Companies can also sue for defamation.

“Defamation can be written (libel) or spoken (slander) . . . A public figure must establish that a [whistleblower’s] false statement was made knowingly or with a reckless disregard for the truth. This requires proving the subjective state of mind. A defamation case by an individual who is not a public figure need only show that the whistleblower was at fault — usually negligent in making a false statement.” Tom Devine & Tarek F. Maassarani, The Corporate Whistleblower’s Survival Guide: A Handbook for Committing the Truth (2011), p. 100

Non-disparagement clause

Even if you can prove what you’re saying is not defamation, because it is true, your employer can still sue you for breach of contract if there is a non-disparagement clause in an agreement you signed. Non-disparagement clauses generally say that you cannot speak ill of the company (whether true or not). Just because they sue you doesn’t necessarily mean they will win the case. However, it could be costly for you to defend the suit, which is the goal. You can talk with your lawyer about your options and what the local laws say about strategic lawsuits against public participation (SLAPP) suits, which are just meant to intimidate you.

Pre-action letter

You might get a long pre-action letter where the company says they will take you to court if you don’t do “X.” It is usually really long and really scary, which is the goal. You can give it to your lawyer, who will pick it apart and reply.

Injunction

A company may go to a judge and ask them to issue an injunction.
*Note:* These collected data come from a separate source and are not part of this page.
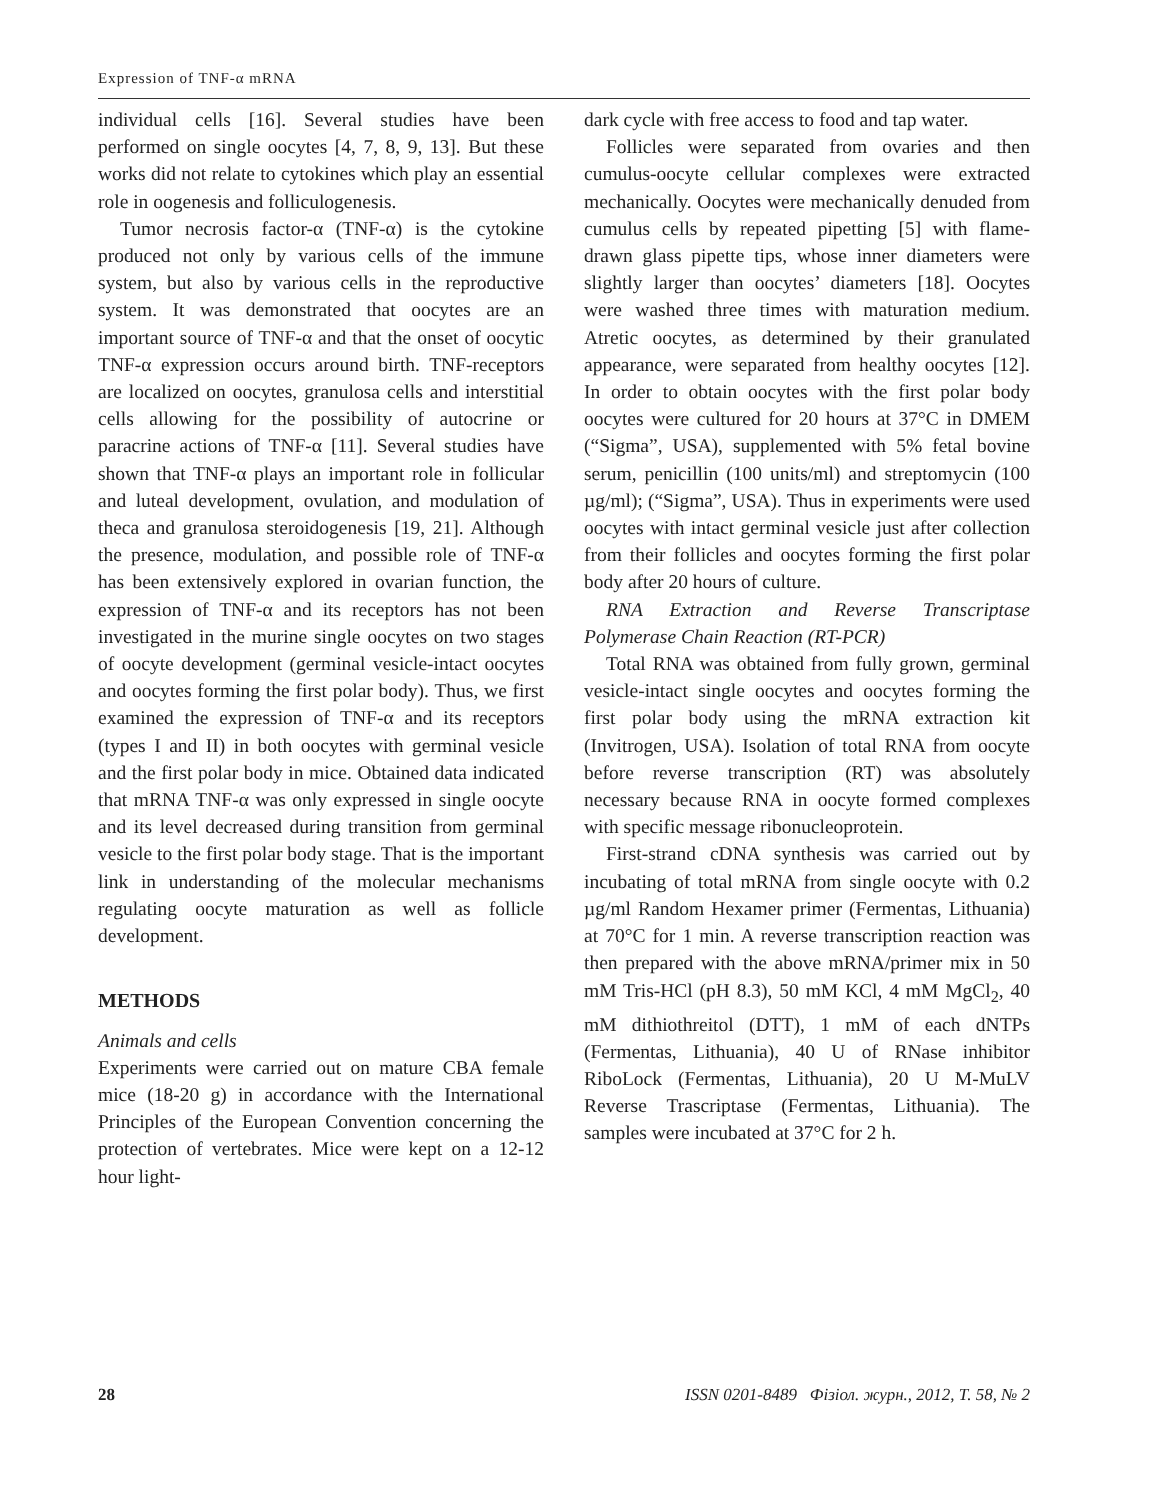Expression of TNF-α mRNA
individual cells [16]. Several studies have been performed on single oocytes [4, 7, 8, 9, 13]. But these works did not relate to cytokines which play an essential role in oogenesis and folliculogenesis.
Tumor necrosis factor-α (TNF-α) is the cytokine produced not only by various cells of the immune system, but also by various cells in the reproductive system. It was demonstrated that oocytes are an important source of TNF-α and that the onset of oocytic TNF-α expression occurs around birth. TNF-receptors are localized on oocytes, granulosa cells and interstitial cells allowing for the possibility of autocrine or paracrine actions of TNF-α [11]. Several studies have shown that TNF-α plays an important role in follicular and luteal development, ovulation, and modulation of theca and granulosa steroidogenesis [19, 21]. Although the presence, modulation, and possible role of TNF-α has been extensively explored in ovarian function, the expression of TNF-α and its receptors has not been investigated in the murine single oocytes on two stages of oocyte development (germinal vesicle-intact oocytes and oocytes forming the first polar body). Thus, we first examined the expression of TNF-α and its receptors (types I and II) in both oocytes with germinal vesicle and the first polar body in mice. Obtained data indicated that mRNA TNF-α was only expressed in single oocyte and its level decreased during transition from germinal vesicle to the first polar body stage. That is the important link in understanding of the molecular mechanisms regulating oocyte maturation as well as follicle development.
METHODS
Animals and cells
Experiments were carried out on mature CBA female mice (18-20 g) in accordance with the International Principles of the European Convention concerning the protection of vertebrates. Mice were kept on a 12-12 hour light-
dark cycle with free access to food and tap water.
Follicles were separated from ovaries and then cumulus-oocyte cellular complexes were extracted mechanically. Oocytes were mechanically denuded from cumulus cells by repeated pipetting [5] with flame-drawn glass pipette tips, whose inner diameters were slightly larger than oocytes’ diameters [18]. Oocytes were washed three times with maturation medium. Atretic oocytes, as determined by their granulated appearance, were separated from healthy oocytes [12]. In order to obtain oocytes with the first polar body oocytes were cultured for 20 hours at 37°C in DMEM (“Sigma”, USA), supplemented with 5% fetal bovine serum, penicillin (100 units/ml) and streptomycin (100 µg/ml); (“Sigma”, USA). Thus in experiments were used oocytes with intact germinal vesicle just after collection from their follicles and oocytes forming the first polar body after 20 hours of culture.
RNA Extraction and Reverse Transcriptase Polymerase Chain Reaction (RT-PCR)
Total RNA was obtained from fully grown, germinal vesicle-intact single oocytes and oocytes forming the first polar body using the mRNA extraction kit (Invitrogen, USA). Isolation of total RNA from oocyte before reverse transcription (RT) was absolutely necessary because RNA in oocyte formed complexes with specific message ribonucleoprotein.
First-strand cDNA synthesis was carried out by incubating of total mRNA from single oocyte with 0.2 µg/ml Random Hexamer primer (Fermentas, Lithuania) at 70°C for 1 min. A reverse transcription reaction was then prepared with the above mRNA/primer mix in 50 mM Tris-HCl (pH 8.3), 50 mM KCl, 4 mM MgCl<sub>2</sub>, 40 mM dithiothreitol (DTT), 1 mM of each dNTPs (Fermentas, Lithuania), 40 U of RNase inhibitor RiboLock (Fermentas, Lithuania), 20 U M-MuLV Reverse Trascriptase (Fermentas, Lithuania). The samples were incubated at 37°C for 2 h.
28 ISSN 0201-8489 Фізіол. журн., 2012, Т. 58, № 2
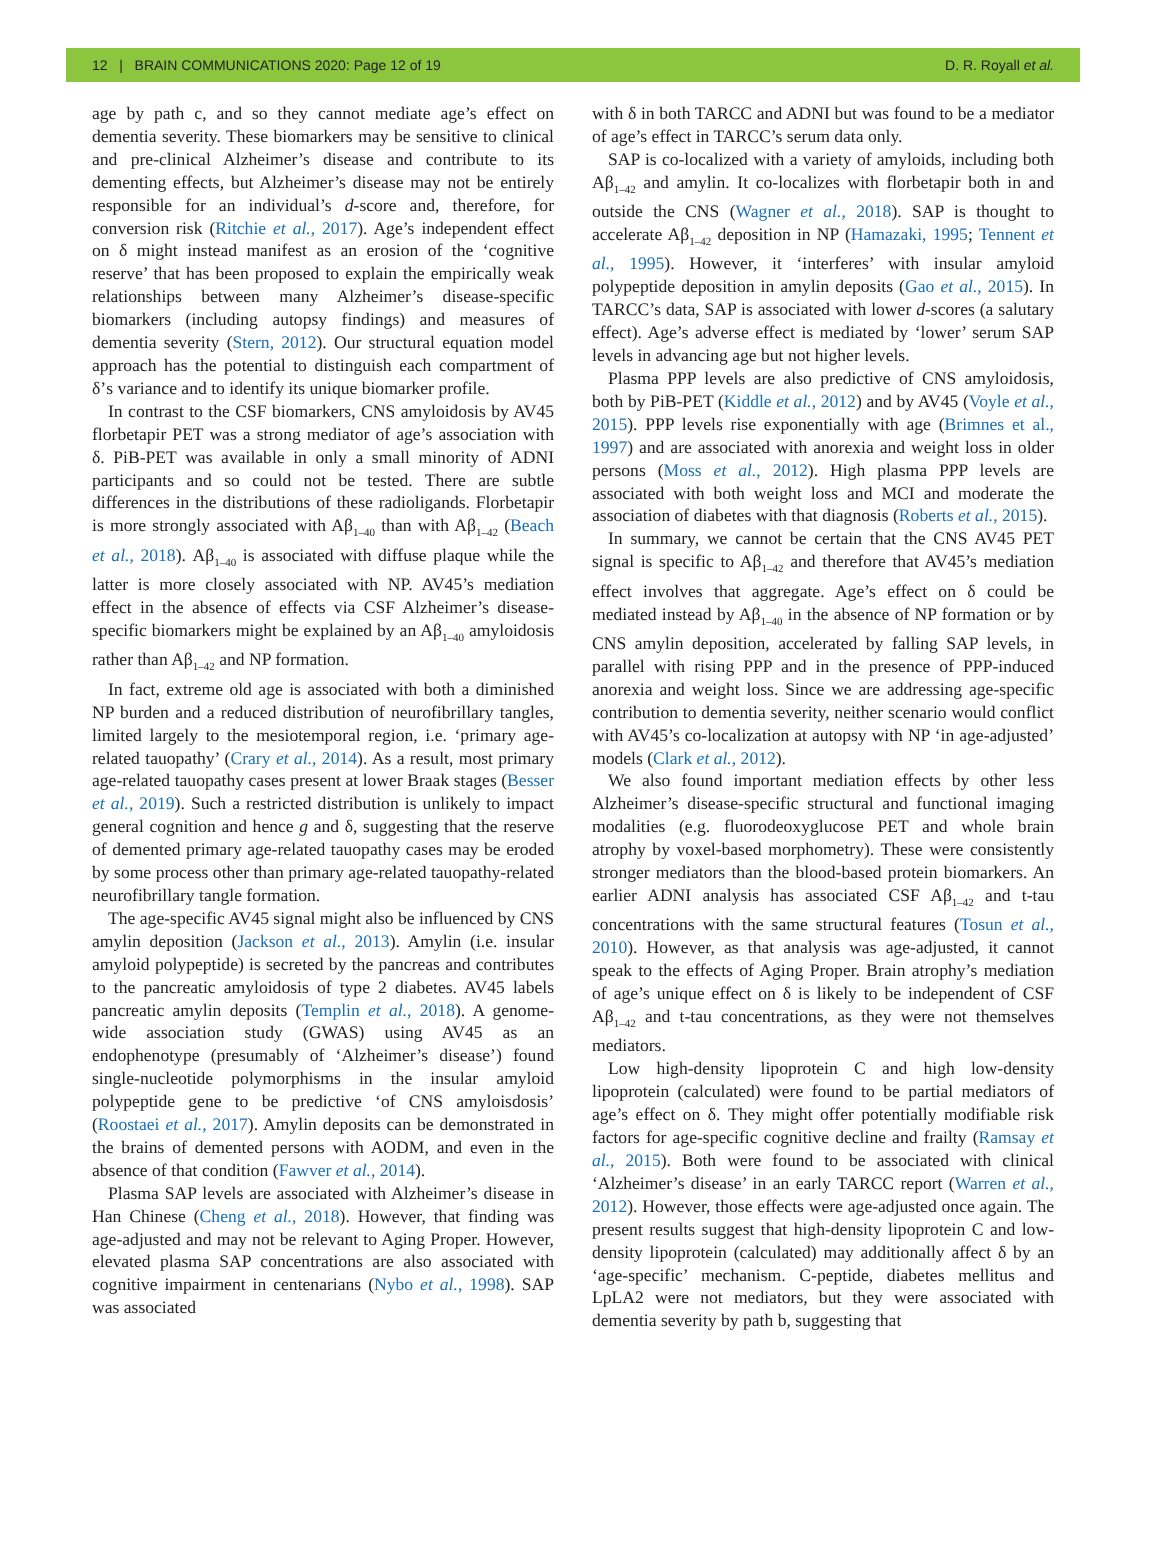12 | BRAIN COMMUNICATIONS 2020: Page 12 of 19 D. R. Royall et al.
age by path c, and so they cannot mediate age’s effect on dementia severity. These biomarkers may be sensitive to clinical and pre-clinical Alzheimer’s disease and contribute to its dementing effects, but Alzheimer’s disease may not be entirely responsible for an individual’s d-score and, therefore, for conversion risk (Ritchie et al., 2017). Age’s independent effect on δ might instead manifest as an erosion of the ‘cognitive reserve’ that has been proposed to explain the empirically weak relationships between many Alzheimer’s disease-specific biomarkers (including autopsy findings) and measures of dementia severity (Stern, 2012). Our structural equation model approach has the potential to distinguish each compartment of δ’s variance and to identify its unique biomarker profile.
In contrast to the CSF biomarkers, CNS amyloidosis by AV45 florbetapir PET was a strong mediator of age’s association with δ. PiB-PET was available in only a small minority of ADNI participants and so could not be tested. There are subtle differences in the distributions of these radioligands. Florbetapir is more strongly associated with Aβ<sub>1–40</sub> than with Aβ<sub>1–42</sub> (Beach et al., 2018). Aβ<sub>1–40</sub> is associated with diffuse plaque while the latter is more closely associated with NP. AV45’s mediation effect in the absence of effects via CSF Alzheimer’s disease-specific biomarkers might be explained by an Aβ<sub>1–40</sub> amyloidosis rather than Aβ<sub>1–42</sub> and NP formation.
In fact, extreme old age is associated with both a diminished NP burden and a reduced distribution of neurofibrillary tangles, limited largely to the mesiotemporal region, i.e. ‘primary age-related tauopathy’ (Crary et al., 2014). As a result, most primary age-related tauopathy cases present at lower Braak stages (Besser et al., 2019). Such a restricted distribution is unlikely to impact general cognition and hence g and δ, suggesting that the reserve of demented primary age-related tauopathy cases may be eroded by some process other than primary age-related tauopathy-related neurofibrillary tangle formation.
The age-specific AV45 signal might also be influenced by CNS amylin deposition (Jackson et al., 2013). Amylin (i.e. insular amyloid polypeptide) is secreted by the pancreas and contributes to the pancreatic amyloidosis of type 2 diabetes. AV45 labels pancreatic amylin deposits (Templin et al., 2018). A genome-wide association study (GWAS) using AV45 as an endophenotype (presumably of ‘Alzheimer’s disease’) found single-nucleotide polymorphisms in the insular amyloid polypeptide gene to be predictive ‘of CNS amyloisdosis’ (Roostaei et al., 2017). Amylin deposits can be demonstrated in the brains of demented persons with AODM, and even in the absence of that condition (Fawver et al., 2014).
Plasma SAP levels are associated with Alzheimer’s disease in Han Chinese (Cheng et al., 2018). However, that finding was age-adjusted and may not be relevant to Aging Proper. However, elevated plasma SAP concentrations are also associated with cognitive impairment in centenarians (Nybo et al., 1998). SAP was associated
with δ in both TARCC and ADNI but was found to be a mediator of age’s effect in TARCC’s serum data only.
SAP is co-localized with a variety of amyloids, including both Aβ<sub>1–42</sub> and amylin. It co-localizes with florbetapir both in and outside the CNS (Wagner et al., 2018). SAP is thought to accelerate Aβ<sub>1–42</sub> deposition in NP (Hamazaki, 1995; Tennent et al., 1995). However, it ‘interferes’ with insular amyloid polypeptide deposition in amylin deposits (Gao et al., 2015). In TARCC’s data, SAP is associated with lower d-scores (a salutary effect). Age’s adverse effect is mediated by ‘lower’ serum SAP levels in advancing age but not higher levels.
Plasma PPP levels are also predictive of CNS amyloidosis, both by PiB-PET (Kiddle et al., 2012) and by AV45 (Voyle et al., 2015). PPP levels rise exponentially with age (Brimnes et al., 1997) and are associated with anorexia and weight loss in older persons (Moss et al., 2012). High plasma PPP levels are associated with both weight loss and MCI and moderate the association of diabetes with that diagnosis (Roberts et al., 2015).
In summary, we cannot be certain that the CNS AV45 PET signal is specific to Aβ<sub>1–42</sub> and therefore that AV45’s mediation effect involves that aggregate. Age’s effect on δ could be mediated instead by Aβ<sub>1–40</sub> in the absence of NP formation or by CNS amylin deposition, accelerated by falling SAP levels, in parallel with rising PPP and in the presence of PPP-induced anorexia and weight loss. Since we are addressing age-specific contribution to dementia severity, neither scenario would conflict with AV45’s co-localization at autopsy with NP ‘in age-adjusted’ models (Clark et al., 2012).
We also found important mediation effects by other less Alzheimer’s disease-specific structural and functional imaging modalities (e.g. fluorodeoxyglucose PET and whole brain atrophy by voxel-based morphometry). These were consistently stronger mediators than the blood-based protein biomarkers. An earlier ADNI analysis has associated CSF Aβ<sub>1–42</sub> and t-tau concentrations with the same structural features (Tosun et al., 2010). However, as that analysis was age-adjusted, it cannot speak to the effects of Aging Proper. Brain atrophy’s mediation of age’s unique effect on δ is likely to be independent of CSF Aβ<sub>1–42</sub> and t-tau concentrations, as they were not themselves mediators.
Low high-density lipoprotein C and high low-density lipoprotein (calculated) were found to be partial mediators of age’s effect on δ. They might offer potentially modifiable risk factors for age-specific cognitive decline and frailty (Ramsay et al., 2015). Both were found to be associated with clinical ‘Alzheimer’s disease’ in an early TARCC report (Warren et al., 2012). However, those effects were age-adjusted once again. The present results suggest that high-density lipoprotein C and low-density lipoprotein (calculated) may additionally affect δ by an ‘age-specific’ mechanism. C-peptide, diabetes mellitus and LpLA2 were not mediators, but they were associated with dementia severity by path b, suggesting that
This can happen if you report internally or the company becomes suspicious you may speak out about wrongdoing. Violating an injunction can result in a finding that you are in “contempt of court,” which comes with civil and sometimes criminal consequences. This is something to keep in mind when deciding whether to report internally about wrongdoing. The company may make your life difficult and intimidate you during the injunction period to prevent you from speaking out after the injunction is lifted, so you want to avoid an injunction. It is easier to get an injunction in Europe than the US. They can try to get injunctions in EU courts vs. US courts if the issue affects European citizens as well. Unless you are ready with lawyers to fight the request for an injunction by showing that your information is in the public interest, it can be hard to avoid. Judges may say they are not permanently preventing you from speaking and it is just a delay. Companies will say they are working to correct the wrongdoing you revealed and they need time.

Disclaimer

The Signals Network does not request, encourage or counsel potential whistleblowers to act unlawfully. This section covers some key information to be aware of based on the experience of other whistleblowers who have been through this before and the people who helped them. This section doesn’t offer legal advice, and potential whistleblowers are encouraged to consult with counsel about their particular situation.